- Born: November 16, 1865 Fork, North Carolina, United States
- Died: November 20, 1952 (aged 87)
- Other names: O. L. Williams
- Occupations: Entrepreneur and industrialist
- Known for: Development of the furniture industry
- Children: 4

= O. L. Williams =

American entrepreneur and industrialist (1865–1952)

Oliver Lafayette "O. L." Williams (November 16, 1865 – November 20, 1952) was an American entrepreneur and industrialist born in Fork, North Carolina primarily associated with the furniture industry. He was president of Williams Furniture Co. in Sumter, South Carolina from the time of the company's organization in 1924 until his death in 1952.

== Early life and education ==
Williams was born born in Fork, North Carolina in 1865, he attended the University of North Carolina.

== Career ==
His first business venture was in plug tobacco. He entered the furniture industry for the first time when he invested in a furniture company based in Mocksville, North Carolina, which later burned down. He then founded a veneer company there, which eventually expanded to have plants in other locations, including Rural Hall and High Point, N.C; Camden, Conway, and Sumter S.C; and Montgomery, AL.

When the Sumter Board of Trade desired to start a furniture factory in their town to bolster the local economy, Williams provided some of the capital to help start the business and was elected president of Sumter Furniture Corporation in 1924. It was renamed O.L. Williams Top and Panel Company by the Board of Trade in his honor, then became Williams Furniture Company three years later. In this way, Williams profited off of the Southern boosterism of the 1920s, though due to the presence of other furniture companies in Sumter, Williams and Sumter were able to maintain a better balance of power between industry and community than many other Southern towns.

During his tenure as president of Williams Furniture Co, Williams personally negotiated with striking workers, who later officially organized into a local branch of the United Brotherhood of Carpenters and Joiners of America and went on strike again. Of this second strike, Williams thought that it was a movement started by outsiders who didn't actually care for the well-being of his workers, as their list of demands included points such as fewer hours, something uncommonly negotiated for during the Depression, and other points had been company policy prior to the strike. When the CIO eventually established itself in Williams' factories, its lack of major organizing success, especially during its Operation Dixie campaign, is generally considered to be more a result of poor planning and strategy by the CIO than direct opposition by Williams and other factory leadership.

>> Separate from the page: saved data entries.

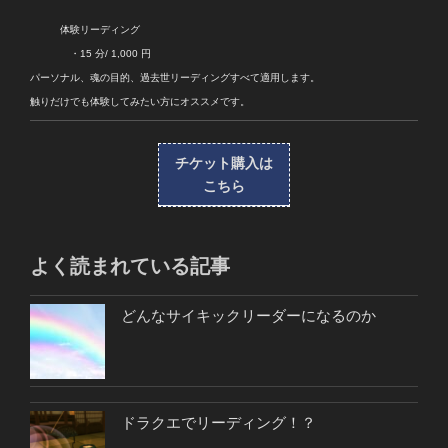
体験リーディング
・15 分/ 1,000 円
パーソナル、魂の目的、過去世リーディングすべて適用します。
触りだけでも体験してみたい方にオススメです。
チケット購入は
こちら
よく読まれている記事
どんなサイキックリーダーになるのか
ドラクエでリーディング！？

Williams' great-grandson, Frank Edwards, recalls one of Williams' greatest strengths was being able to "hire the right people," who he could rely on to help run his businesses without taking everything on himself.

Williams' other ventures included Southern Coatings and Chemical Co, Russellville Lumber Co, Clarendon Flooring Co, Kingstree Lumber Manufacturing Co, and the Carolina Western Railroad. He was at one point a director for the National Bank of South Carolina.

== Personal life and legacy ==
Williams was a long-time member of the Masons and was a member of Sumter's Rotary Club for a time. He participated on the board of stewards for Trinity Methodist Church, also in Sumter.

In his will, Williams gave each of his daughters, Louise Edwards and Martha Brice, a third of his estate and set up a trust fund for his son, Charles Frank Williams. Williams-Brice Stadium is named after Martha Brice in honor of a donation from Brice's estate, created from this inheritance.

Further philanthropy is continued by his descendants, including Frank Edwards, as part of the Williams-Brice-Edwards Charitable Trust.